◆ EXERCISE DIRECTIONS
Reproduce the rows below without any change, starting at the line containing "state / province: Montana" and going down through the line containing "collector number: 178", with both of those lines included.

Stored data
>> Start

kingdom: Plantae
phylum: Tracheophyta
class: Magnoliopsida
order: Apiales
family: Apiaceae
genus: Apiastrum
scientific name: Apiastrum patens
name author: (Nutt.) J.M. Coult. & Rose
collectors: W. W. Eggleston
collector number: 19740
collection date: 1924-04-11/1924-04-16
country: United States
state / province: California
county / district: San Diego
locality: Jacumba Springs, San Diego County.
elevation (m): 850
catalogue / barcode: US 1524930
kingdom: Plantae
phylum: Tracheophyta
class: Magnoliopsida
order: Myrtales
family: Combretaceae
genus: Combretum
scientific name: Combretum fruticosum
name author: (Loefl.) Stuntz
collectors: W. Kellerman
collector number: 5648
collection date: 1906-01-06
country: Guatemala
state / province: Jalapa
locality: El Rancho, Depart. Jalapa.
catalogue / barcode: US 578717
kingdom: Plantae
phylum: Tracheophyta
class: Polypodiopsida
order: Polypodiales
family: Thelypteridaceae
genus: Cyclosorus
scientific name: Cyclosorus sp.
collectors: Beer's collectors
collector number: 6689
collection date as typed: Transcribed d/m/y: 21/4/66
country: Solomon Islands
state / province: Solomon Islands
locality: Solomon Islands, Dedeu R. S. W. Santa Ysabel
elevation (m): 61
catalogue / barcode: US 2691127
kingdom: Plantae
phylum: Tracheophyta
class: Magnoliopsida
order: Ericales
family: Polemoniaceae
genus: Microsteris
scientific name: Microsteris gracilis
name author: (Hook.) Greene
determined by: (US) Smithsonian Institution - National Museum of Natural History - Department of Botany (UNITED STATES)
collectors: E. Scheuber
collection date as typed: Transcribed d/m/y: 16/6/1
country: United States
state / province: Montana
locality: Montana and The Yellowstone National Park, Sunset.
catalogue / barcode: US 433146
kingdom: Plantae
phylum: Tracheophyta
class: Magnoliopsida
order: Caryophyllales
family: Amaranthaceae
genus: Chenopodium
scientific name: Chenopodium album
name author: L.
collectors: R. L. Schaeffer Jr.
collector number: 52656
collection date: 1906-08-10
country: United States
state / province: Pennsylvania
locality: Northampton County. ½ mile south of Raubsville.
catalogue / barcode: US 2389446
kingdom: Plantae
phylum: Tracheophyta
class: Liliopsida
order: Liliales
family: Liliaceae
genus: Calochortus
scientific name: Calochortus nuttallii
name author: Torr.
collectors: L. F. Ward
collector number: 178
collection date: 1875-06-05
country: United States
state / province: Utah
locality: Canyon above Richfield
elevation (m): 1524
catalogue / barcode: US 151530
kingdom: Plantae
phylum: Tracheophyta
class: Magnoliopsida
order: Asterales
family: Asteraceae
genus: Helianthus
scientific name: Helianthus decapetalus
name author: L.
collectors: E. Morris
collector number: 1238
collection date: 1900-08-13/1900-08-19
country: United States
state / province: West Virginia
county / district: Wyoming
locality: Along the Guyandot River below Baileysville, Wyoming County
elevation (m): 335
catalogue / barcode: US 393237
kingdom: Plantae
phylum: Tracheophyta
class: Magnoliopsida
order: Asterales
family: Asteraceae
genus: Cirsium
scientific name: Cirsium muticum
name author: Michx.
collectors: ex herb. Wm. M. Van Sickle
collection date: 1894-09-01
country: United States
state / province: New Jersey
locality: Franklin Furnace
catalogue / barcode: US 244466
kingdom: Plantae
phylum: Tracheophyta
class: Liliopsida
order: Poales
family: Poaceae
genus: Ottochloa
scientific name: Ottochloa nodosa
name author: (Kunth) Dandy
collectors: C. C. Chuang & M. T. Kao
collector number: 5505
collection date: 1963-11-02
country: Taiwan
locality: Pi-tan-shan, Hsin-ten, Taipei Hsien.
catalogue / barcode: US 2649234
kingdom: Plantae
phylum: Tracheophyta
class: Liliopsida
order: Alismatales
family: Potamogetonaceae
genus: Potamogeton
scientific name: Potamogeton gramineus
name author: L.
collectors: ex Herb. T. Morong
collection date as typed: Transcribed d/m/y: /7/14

>> End

◆ OUTPUT OF THE TASK
state / province: Montana
locality: Montana and The Yellowstone National Park, Sunset.
catalogue / barcode: US 433146
kingdom: Plantae
phylum: Tracheophyta
class: Magnoliopsida
order: Caryophyllales
family: Amaranthaceae
genus: Chenopodium
scientific name: Chenopodium album
name author: L.
collectors: R. L. Schaeffer Jr.
collector number: 52656
collection date: 1906-08-10
country: United States
state / province: Pennsylvania
locality: Northampton County. ½ mile south of Raubsville.
catalogue / barcode: US 2389446
kingdom: Plantae
phylum: Tracheophyta
class: Liliopsida
order: Liliales
family: Liliaceae
genus: Calochortus
scientific name: Calochortus nuttallii
name author: Torr.
collectors: L. F. Ward
collector number: 178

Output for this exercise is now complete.